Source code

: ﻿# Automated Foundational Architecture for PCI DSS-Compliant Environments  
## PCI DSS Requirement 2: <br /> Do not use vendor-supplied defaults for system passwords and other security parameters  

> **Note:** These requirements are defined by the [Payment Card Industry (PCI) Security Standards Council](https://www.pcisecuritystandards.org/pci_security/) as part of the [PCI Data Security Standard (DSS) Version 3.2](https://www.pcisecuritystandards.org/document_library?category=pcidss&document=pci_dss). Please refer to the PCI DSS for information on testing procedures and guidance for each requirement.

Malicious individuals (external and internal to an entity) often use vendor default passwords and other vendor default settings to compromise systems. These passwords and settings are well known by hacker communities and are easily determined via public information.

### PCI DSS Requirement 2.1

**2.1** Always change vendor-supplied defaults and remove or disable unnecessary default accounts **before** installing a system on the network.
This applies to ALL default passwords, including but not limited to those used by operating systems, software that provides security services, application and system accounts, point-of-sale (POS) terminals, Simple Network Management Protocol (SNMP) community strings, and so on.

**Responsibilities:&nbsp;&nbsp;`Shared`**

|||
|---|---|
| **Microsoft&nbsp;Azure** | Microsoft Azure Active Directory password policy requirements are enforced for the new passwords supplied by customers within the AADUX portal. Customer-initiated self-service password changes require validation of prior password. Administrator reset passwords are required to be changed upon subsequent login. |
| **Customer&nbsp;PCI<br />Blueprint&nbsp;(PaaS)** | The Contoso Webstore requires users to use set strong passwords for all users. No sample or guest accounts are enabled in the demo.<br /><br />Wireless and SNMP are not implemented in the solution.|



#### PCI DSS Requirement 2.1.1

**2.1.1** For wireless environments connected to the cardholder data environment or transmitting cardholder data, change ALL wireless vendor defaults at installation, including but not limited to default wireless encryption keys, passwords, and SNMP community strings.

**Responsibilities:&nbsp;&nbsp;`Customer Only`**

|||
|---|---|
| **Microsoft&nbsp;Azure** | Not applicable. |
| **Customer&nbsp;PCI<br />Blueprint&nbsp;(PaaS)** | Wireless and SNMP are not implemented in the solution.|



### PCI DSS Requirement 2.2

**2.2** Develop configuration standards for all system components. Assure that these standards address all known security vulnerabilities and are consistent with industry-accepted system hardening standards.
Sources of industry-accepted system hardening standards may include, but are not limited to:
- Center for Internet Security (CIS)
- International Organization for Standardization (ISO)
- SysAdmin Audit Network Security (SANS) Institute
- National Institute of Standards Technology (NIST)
---
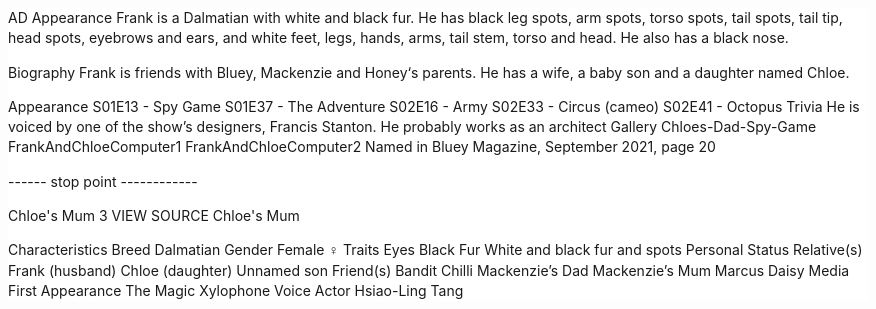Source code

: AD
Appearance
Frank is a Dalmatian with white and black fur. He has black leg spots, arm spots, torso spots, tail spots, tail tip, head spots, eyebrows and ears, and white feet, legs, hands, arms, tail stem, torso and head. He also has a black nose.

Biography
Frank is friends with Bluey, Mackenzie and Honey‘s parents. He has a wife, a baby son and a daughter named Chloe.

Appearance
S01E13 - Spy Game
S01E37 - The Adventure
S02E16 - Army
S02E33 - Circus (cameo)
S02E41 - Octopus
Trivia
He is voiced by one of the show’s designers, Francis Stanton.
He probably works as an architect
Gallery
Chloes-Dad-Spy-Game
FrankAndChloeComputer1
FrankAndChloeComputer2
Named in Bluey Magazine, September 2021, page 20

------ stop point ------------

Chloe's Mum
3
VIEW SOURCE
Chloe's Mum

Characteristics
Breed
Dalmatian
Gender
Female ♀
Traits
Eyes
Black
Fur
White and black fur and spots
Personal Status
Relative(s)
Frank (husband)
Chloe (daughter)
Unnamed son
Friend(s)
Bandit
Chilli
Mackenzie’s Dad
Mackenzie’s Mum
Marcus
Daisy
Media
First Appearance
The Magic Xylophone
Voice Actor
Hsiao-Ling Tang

• [Task brief]: Pull out each line of the records that contains the string "strings". Only case-sensitive matches count.

• [Answer for the task]:
This applies to ALL default passwords, including but not limited to those used by operating systems, software that provides security services, application and system accounts, point-of-sale (POS) terminals, Simple Network Management Protocol (SNMP) community strings, and so on.
**2.1.1** For wireless environments connected to the cardholder data environment or transmitting cardholder data, change ALL wireless vendor defaults at installation, including but not limited to default wireless encryption keys, passwords, and SNMP community strings.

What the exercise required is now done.